- DESCRIPTION OF THE TASK -
Every line containing the word "cluster" is to be copied from the data below.

- DATA FOR THIS TASK -

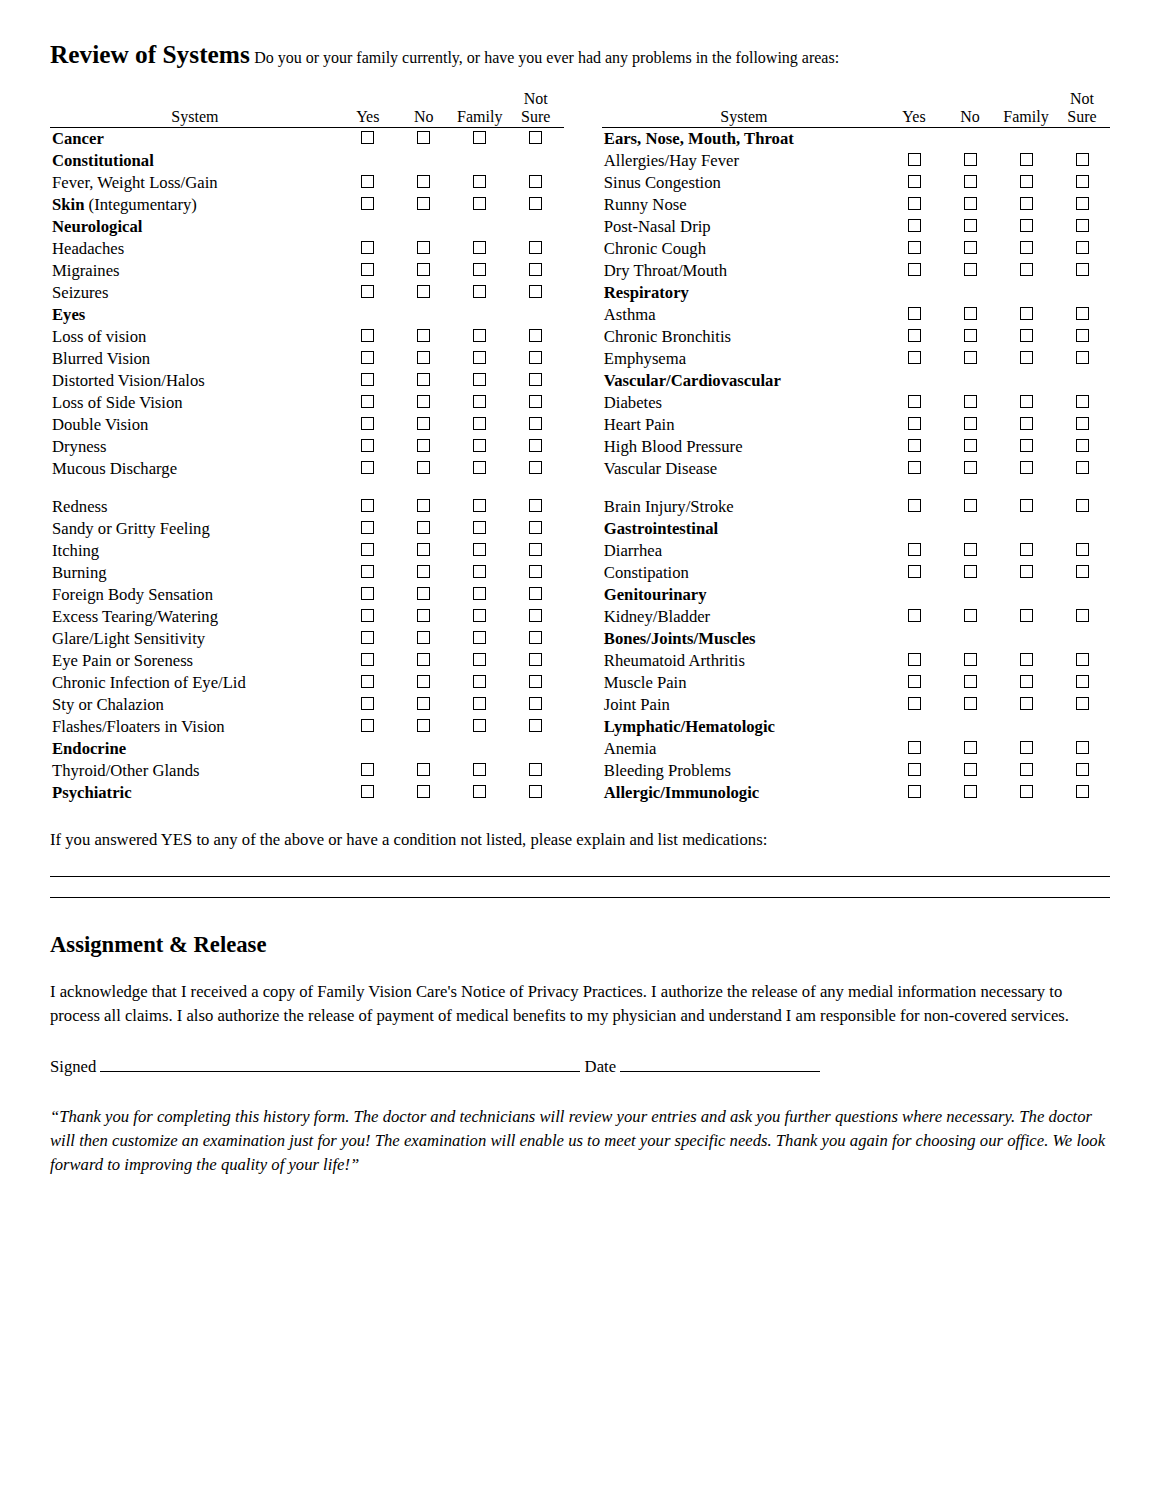Review of Systems
Do you or your family currently, or have you ever had any problems in the following areas:
| System | Yes | No | Family | Not Sure | | System | Yes | No | Family | Not Sure |
| Cancer | | | | | | Ears, Nose, Mouth, Throat | | | | |
| Constitutional | | | | | | Allergies/Hay Fever | | | | |
| Fever, Weight Loss/Gain | | | | | | Sinus Congestion | | | | |
| Skin (Integumentary) | | | | | | Runny Nose | | | | |
| Neurological | | | | | | Post-Nasal Drip | | | | |
| Headaches | | | | | | Chronic Cough | | | | |
| Migraines | | | | | | Dry Throat/Mouth | | | | |
| Seizures | | | | | | Respiratory | | | | |
| Eyes | | | | | | Asthma | | | | |
| Loss of vision | | | | | | Chronic Bronchitis | | | | |
| Blurred Vision | | | | | | Emphysema | | | | |
| Distorted Vision/Halos | | | | | | Vascular/Cardiovascular | | | | |
| Loss of Side Vision | | | | | | Diabetes | | | | |
| Double Vision | | | | | | Heart Pain | | | | |
| Dryness | | | | | | High Blood Pressure | | | | |
| Mucous Discharge | | | | | | Vascular Disease | | | | |
| Redness | | | | | | Brain Injury/Stroke | | | | |
| Sandy or Gritty Feeling | | | | | | Gastrointestinal | | | | |
| Itching | | | | | | Diarrhea | | | | |
| Burning | | | | | | Constipation | | | | |
| Foreign Body Sensation | | | | | | Genitourinary | | | | |
| Excess Tearing/Watering | | | | | | Kidney/Bladder | | | | |
| Glare/Light Sensitivity | | | | | | Bones/Joints/Muscles | | | | |
| Eye Pain or Soreness | | | | | | Rheumatoid Arthritis | | | | |
| Chronic Infection of Eye/Lid | | | | | | Muscle Pain | | | | |
| Sty or Chalazion | | | | | | Joint Pain | | | | |
| Flashes/Floaters in Vision | | | | | | Lymphatic/Hematologic | | | | |
| Endocrine | | | | | | Anemia | | | | |
| Thyroid/Other Glands | | | | | | Bleeding Problems | | | | |
| Psychiatric | | | | | | Allergic/Immunologic | | | | |
If you answered YES to any of the above or have a condition not listed, please explain and list medications:
Assignment & Release
I acknowledge that I received a copy of Family Vision Care's Notice of Privacy Practices. I authorize the release of any medial information necessary to process all claims. I also authorize the release of payment of medical benefits to my physician and understand I am responsible for non-covered services.
Signed Date
“Thank you for completing this history form. The doctor and technicians will review your entries and ask you further questions where necessary. The doctor will then customize an examination just for you! The examination will enable us to meet your specific needs. Thank you again for choosing our office. We look forward to improving the quality of your life!”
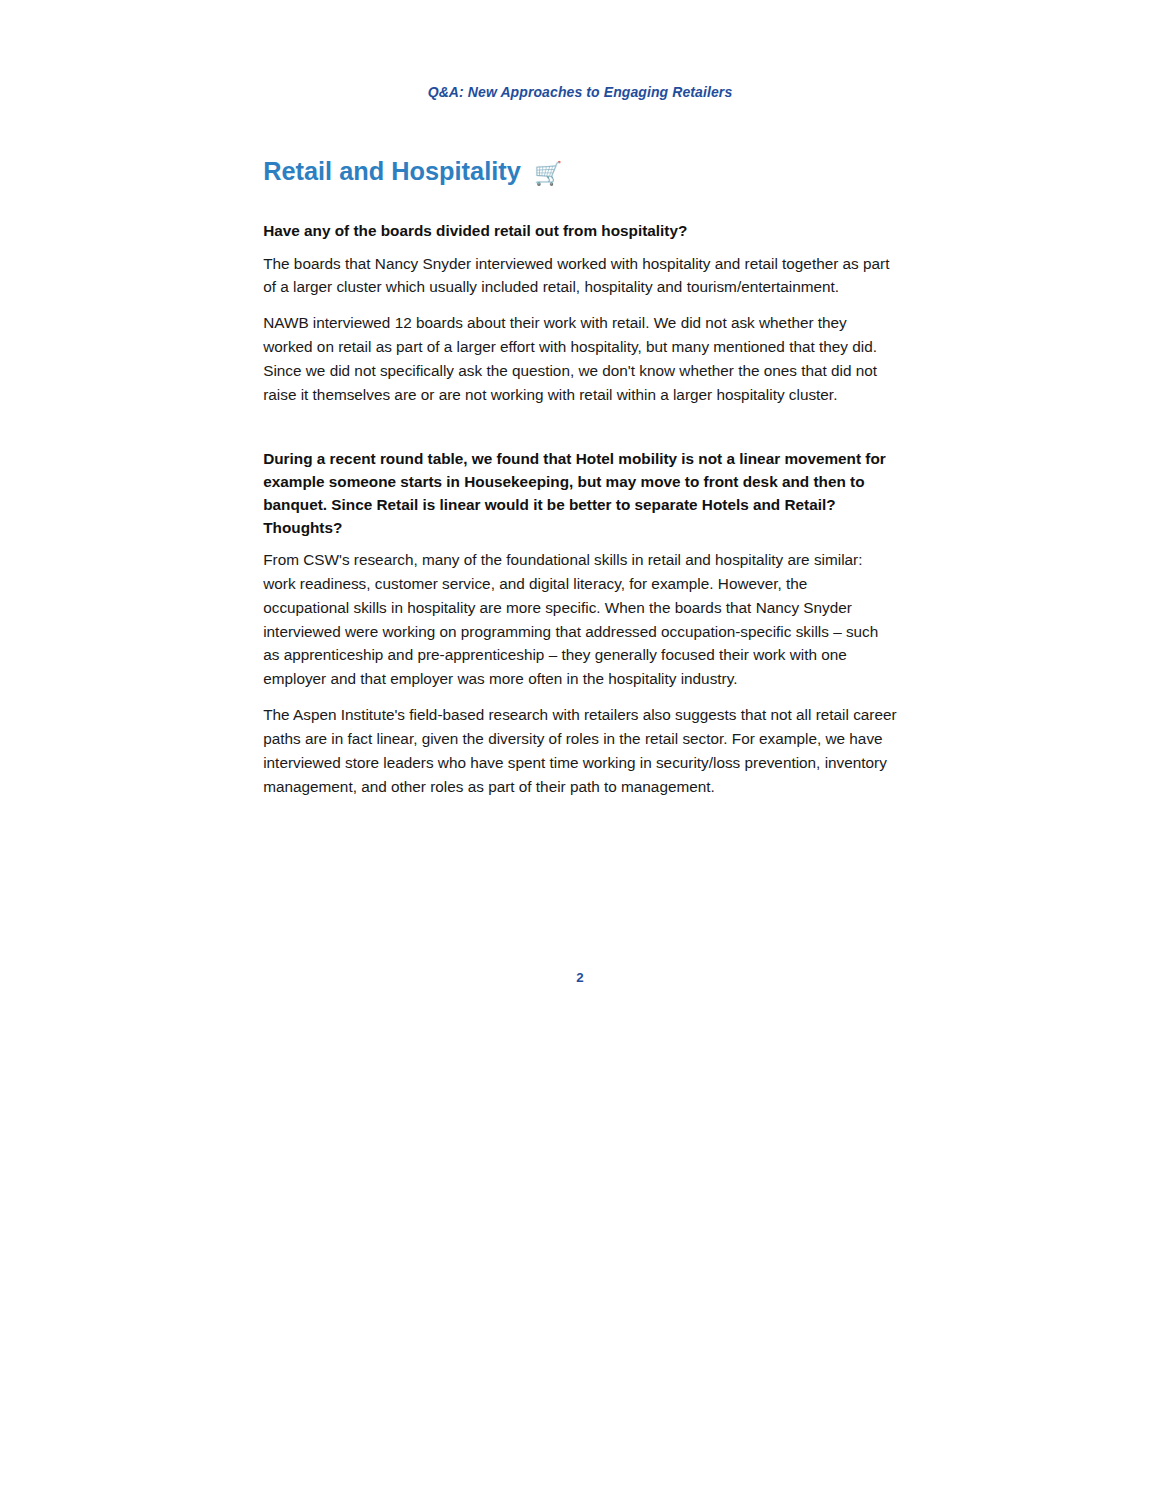Q&A: New Approaches to Engaging Retailers
Retail and Hospitality 🛒
Have any of the boards divided retail out from hospitality?
The boards that Nancy Snyder interviewed worked with hospitality and retail together as part of a larger cluster which usually included retail, hospitality and tourism/entertainment.
NAWB interviewed 12 boards about their work with retail. We did not ask whether they worked on retail as part of a larger effort with hospitality, but many mentioned that they did. Since we did not specifically ask the question, we don't know whether the ones that did not raise it themselves are or are not working with retail within a larger hospitality cluster.
During a recent round table, we found that Hotel mobility is not a linear movement for example someone starts in Housekeeping, but may move to front desk and then to banquet. Since Retail is linear would it be better to separate Hotels and Retail? Thoughts?
From CSW's research, many of the foundational skills in retail and hospitality are similar: work readiness, customer service, and digital literacy, for example. However, the occupational skills in hospitality are more specific. When the boards that Nancy Snyder interviewed were working on programming that addressed occupation-specific skills – such as apprenticeship and pre-apprenticeship – they generally focused their work with one employer and that employer was more often in the hospitality industry.
The Aspen Institute's field-based research with retailers also suggests that not all retail career paths are in fact linear, given the diversity of roles in the retail sector. For example, we have interviewed store leaders who have spent time working in security/loss prevention, inventory management, and other roles as part of their path to management.
2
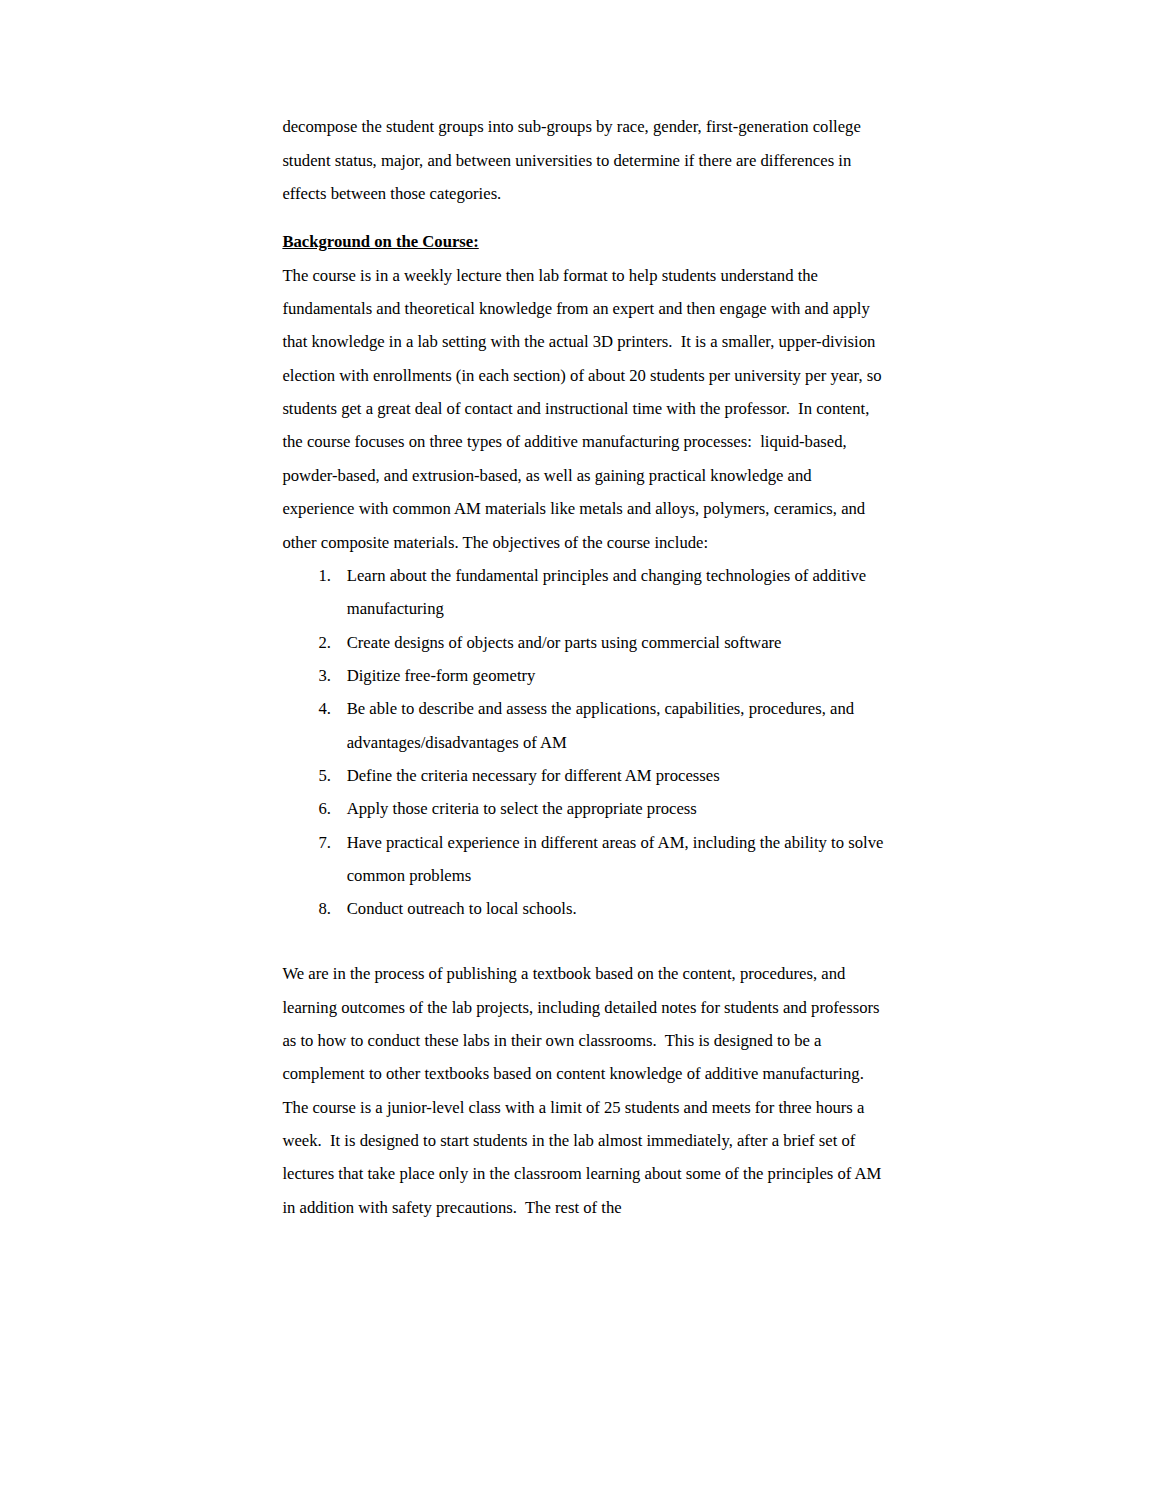decompose the student groups into sub-groups by race, gender, first-generation college student status, major, and between universities to determine if there are differences in effects between those categories.
Background on the Course:
The course is in a weekly lecture then lab format to help students understand the fundamentals and theoretical knowledge from an expert and then engage with and apply that knowledge in a lab setting with the actual 3D printers. It is a smaller, upper-division election with enrollments (in each section) of about 20 students per university per year, so students get a great deal of contact and instructional time with the professor. In content, the course focuses on three types of additive manufacturing processes: liquid-based, powder-based, and extrusion-based, as well as gaining practical knowledge and experience with common AM materials like metals and alloys, polymers, ceramics, and other composite materials. The objectives of the course include:
Learn about the fundamental principles and changing technologies of additive manufacturing
Create designs of objects and/or parts using commercial software
Digitize free-form geometry
Be able to describe and assess the applications, capabilities, procedures, and advantages/disadvantages of AM
Define the criteria necessary for different AM processes
Apply those criteria to select the appropriate process
Have practical experience in different areas of AM, including the ability to solve common problems
Conduct outreach to local schools.
We are in the process of publishing a textbook based on the content, procedures, and learning outcomes of the lab projects, including detailed notes for students and professors as to how to conduct these labs in their own classrooms. This is designed to be a complement to other textbooks based on content knowledge of additive manufacturing. The course is a junior-level class with a limit of 25 students and meets for three hours a week. It is designed to start students in the lab almost immediately, after a brief set of lectures that take place only in the classroom learning about some of the principles of AM in addition with safety precautions. The rest of the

- YOUR SOLUTION -
The boards that Nancy Snyder interviewed worked with hospitality and retail together as part of a larger cluster which usually included retail, hospitality and tourism/entertainment.
NAWB interviewed 12 boards about their work with retail. We did not ask whether they worked on retail as part of a larger effort with hospitality, but many mentioned that they did. Since we did not specifically ask the question, we don't know whether the ones that did not raise it themselves are or are not working with retail within a larger hospitality cluster.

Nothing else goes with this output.